TEXT SHOWN.

[Start of Attachment]

Eating pomegranate may help fight breast cancer

January 05, 2010 09:13 pm | Updated December 17, 2016 05:28 am IST - London

Pomegranates reduce the likelihood of getting hormone-dependent breast cancer. Photo: V. Sreenivasa Murthy

Pomegranates reduce the likelihood of getting hormone-dependent breast cancer. Photo: V. Sreenivasa Murthy

Eating pomegranates could reduce the risk of breast cancer, according to a new research.

Scientists behind the research say that the fruit contains naturally occurring chemical, known as a phytochemical, called Ellagic acid, which prevents cancer cells from developing.

Three-quarters of breast cancers are thought to be hormone dependent - fuelled by the hormone oestrogen.

The researchers say that pomegranates reduce the likelihood of getting hormone-dependent breast cancer.

“Phytochemicals suppress oestrogen production that prevents the proliferation of breast cancer cells and the growth of oestrogen-responsive tumours,” the Scotsman quoted principal investigator Shiuan Chen, director of the Division of Tumuor Cell Biology and co-leader of the Breast Cancer Research Programme at City of Hope in Duarte, California, as saying.

[End of Attachment]

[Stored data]
[Start of Attachment]

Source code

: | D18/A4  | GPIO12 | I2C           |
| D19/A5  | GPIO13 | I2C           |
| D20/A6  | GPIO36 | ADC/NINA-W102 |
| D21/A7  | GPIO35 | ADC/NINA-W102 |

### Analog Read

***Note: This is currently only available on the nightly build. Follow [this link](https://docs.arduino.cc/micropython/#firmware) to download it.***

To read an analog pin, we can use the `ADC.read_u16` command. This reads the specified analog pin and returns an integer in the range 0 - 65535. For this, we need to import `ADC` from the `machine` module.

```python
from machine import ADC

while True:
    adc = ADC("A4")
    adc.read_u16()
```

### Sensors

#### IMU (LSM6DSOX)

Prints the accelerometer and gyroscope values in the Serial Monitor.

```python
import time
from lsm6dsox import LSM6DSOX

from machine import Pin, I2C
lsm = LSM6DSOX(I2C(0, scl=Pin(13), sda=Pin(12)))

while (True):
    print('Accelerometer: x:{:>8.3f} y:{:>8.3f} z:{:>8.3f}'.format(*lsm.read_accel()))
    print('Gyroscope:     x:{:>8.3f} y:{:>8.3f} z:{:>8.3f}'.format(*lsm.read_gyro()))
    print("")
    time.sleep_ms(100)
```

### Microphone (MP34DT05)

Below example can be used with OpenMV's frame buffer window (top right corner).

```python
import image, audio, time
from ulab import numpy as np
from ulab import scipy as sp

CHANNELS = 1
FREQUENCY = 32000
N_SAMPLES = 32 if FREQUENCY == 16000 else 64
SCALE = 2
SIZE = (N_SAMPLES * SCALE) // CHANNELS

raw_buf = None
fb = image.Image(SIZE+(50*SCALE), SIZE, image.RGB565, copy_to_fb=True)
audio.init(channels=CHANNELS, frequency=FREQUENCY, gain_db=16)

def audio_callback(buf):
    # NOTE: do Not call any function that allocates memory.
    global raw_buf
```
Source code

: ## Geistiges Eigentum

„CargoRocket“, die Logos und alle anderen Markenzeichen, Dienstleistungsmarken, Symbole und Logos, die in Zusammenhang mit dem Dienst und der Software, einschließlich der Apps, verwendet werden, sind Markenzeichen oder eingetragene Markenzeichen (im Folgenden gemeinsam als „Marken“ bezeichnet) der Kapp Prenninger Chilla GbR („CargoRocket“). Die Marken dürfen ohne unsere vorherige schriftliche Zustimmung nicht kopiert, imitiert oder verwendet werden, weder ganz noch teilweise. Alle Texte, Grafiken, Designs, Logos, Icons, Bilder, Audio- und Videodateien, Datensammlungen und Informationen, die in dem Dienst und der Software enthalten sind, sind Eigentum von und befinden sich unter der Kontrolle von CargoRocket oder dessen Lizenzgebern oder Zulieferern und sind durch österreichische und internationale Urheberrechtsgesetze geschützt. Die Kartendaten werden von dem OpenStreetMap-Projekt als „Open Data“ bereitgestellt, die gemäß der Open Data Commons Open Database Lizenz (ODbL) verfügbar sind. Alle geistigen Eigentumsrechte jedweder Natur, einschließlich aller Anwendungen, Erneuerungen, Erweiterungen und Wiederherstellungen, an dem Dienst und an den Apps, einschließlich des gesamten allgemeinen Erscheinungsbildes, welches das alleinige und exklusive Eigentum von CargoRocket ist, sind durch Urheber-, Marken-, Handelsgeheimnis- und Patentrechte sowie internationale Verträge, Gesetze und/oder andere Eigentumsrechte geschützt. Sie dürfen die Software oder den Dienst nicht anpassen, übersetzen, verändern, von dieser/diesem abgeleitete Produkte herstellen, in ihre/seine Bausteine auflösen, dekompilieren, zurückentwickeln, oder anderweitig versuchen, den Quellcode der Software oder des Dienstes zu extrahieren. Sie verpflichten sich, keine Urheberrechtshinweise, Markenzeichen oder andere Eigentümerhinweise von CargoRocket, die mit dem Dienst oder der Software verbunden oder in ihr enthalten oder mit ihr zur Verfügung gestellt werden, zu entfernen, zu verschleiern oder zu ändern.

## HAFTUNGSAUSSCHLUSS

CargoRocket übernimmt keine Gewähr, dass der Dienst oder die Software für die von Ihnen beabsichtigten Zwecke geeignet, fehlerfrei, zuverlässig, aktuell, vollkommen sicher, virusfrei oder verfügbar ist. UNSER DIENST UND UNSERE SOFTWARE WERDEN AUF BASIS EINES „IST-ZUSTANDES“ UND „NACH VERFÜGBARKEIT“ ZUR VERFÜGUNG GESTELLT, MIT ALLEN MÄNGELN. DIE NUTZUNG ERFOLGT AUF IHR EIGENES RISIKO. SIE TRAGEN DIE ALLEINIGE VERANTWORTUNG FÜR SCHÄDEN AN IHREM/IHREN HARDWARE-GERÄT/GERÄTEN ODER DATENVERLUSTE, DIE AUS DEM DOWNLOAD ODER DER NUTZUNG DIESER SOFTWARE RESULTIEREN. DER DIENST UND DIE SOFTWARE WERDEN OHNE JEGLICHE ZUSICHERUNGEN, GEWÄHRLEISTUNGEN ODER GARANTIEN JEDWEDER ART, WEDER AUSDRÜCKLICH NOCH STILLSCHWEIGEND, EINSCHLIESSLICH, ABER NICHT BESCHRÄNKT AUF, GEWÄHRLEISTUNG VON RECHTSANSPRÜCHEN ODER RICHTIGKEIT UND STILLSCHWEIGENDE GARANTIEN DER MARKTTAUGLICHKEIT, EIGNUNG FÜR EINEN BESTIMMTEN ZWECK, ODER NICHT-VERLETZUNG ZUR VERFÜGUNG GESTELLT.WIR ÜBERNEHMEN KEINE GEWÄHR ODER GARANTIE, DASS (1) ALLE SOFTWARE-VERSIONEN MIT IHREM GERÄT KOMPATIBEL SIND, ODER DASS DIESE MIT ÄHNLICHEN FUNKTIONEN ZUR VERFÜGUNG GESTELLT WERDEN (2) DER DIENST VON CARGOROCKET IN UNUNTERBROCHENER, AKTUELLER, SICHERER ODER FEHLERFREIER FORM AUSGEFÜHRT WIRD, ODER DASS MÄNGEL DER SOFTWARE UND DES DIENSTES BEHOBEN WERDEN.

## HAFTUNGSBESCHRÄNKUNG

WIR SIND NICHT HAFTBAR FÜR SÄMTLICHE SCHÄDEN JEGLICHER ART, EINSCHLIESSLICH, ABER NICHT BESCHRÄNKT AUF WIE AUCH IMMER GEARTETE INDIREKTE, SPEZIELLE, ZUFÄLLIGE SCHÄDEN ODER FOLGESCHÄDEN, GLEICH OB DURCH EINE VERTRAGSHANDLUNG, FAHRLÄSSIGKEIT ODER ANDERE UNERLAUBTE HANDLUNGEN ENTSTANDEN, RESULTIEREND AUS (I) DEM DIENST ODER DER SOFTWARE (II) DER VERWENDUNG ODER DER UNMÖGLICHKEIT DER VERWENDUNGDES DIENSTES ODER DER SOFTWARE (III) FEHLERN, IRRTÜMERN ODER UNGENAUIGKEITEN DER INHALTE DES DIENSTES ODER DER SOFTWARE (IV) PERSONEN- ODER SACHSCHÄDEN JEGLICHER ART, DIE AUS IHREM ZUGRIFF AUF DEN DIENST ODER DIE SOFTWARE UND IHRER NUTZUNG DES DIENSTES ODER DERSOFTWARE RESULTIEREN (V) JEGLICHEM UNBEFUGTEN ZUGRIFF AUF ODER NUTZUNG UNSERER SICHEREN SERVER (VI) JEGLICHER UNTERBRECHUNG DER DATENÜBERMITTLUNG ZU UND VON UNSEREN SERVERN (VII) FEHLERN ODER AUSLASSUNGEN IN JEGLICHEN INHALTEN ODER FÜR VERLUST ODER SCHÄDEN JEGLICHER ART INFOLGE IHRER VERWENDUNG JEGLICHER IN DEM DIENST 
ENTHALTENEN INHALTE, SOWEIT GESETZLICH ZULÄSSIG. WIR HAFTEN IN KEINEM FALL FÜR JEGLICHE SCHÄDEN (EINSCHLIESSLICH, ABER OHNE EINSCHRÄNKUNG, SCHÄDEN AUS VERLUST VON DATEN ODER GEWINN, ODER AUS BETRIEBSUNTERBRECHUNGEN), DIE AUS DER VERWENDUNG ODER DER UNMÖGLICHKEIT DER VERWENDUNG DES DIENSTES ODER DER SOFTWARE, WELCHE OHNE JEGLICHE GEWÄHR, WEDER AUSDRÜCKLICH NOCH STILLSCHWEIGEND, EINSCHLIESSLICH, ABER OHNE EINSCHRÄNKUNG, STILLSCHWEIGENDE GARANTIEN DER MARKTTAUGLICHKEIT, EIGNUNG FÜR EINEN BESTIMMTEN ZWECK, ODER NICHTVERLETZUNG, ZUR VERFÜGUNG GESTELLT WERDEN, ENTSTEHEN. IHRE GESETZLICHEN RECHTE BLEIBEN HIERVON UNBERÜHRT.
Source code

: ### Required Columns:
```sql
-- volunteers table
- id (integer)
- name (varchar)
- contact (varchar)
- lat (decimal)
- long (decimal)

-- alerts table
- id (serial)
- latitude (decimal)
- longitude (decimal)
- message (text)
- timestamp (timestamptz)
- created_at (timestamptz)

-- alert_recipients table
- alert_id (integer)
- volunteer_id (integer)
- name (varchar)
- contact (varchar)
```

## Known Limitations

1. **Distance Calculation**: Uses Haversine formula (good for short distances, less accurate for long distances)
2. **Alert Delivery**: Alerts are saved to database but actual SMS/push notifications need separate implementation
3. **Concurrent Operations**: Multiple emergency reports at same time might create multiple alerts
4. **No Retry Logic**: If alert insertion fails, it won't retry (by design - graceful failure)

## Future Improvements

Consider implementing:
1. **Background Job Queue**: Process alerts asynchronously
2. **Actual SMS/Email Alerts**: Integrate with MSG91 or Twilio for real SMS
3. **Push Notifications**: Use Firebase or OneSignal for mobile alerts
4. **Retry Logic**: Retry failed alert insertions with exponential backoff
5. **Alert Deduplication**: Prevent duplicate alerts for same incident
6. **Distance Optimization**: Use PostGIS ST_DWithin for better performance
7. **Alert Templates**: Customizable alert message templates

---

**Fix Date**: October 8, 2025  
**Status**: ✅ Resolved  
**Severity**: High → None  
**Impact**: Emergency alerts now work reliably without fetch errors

[End of Attachment]

ASSIGNED TASK A. Translate this sentence from the pomegranate and breast cancer article into Spanish: "The researchers say that pomegranates reduce the likelihood of getting hormone-dependent breast cancer."
ASSIGNED TASK B. Continue the pomegranate and breast cancer article from its final sentence.

EXERCISE OUTPUT A. Los investigadores dicen que las granadas reducen la probabilidad de padecer cáncer de mama dependiente de hormonas.

EXERCISE OUTPUT B.
According to Professor Gary Stoner from the Department of Internal Medicine at Ohio State University, the results are promising enough to warrant more experiments with pomegranate in animals and humans.

Until then, Stoner said people “might consider consuming more pomegranates to protect against cancer development in the breast and perhaps in other tissues and organs”.

However, he warned that the study was conducted in a laboratory and the results may not be the same in humans.

The study was published in Cancer Prevention Research, a journal of the American Association for Cancer Research.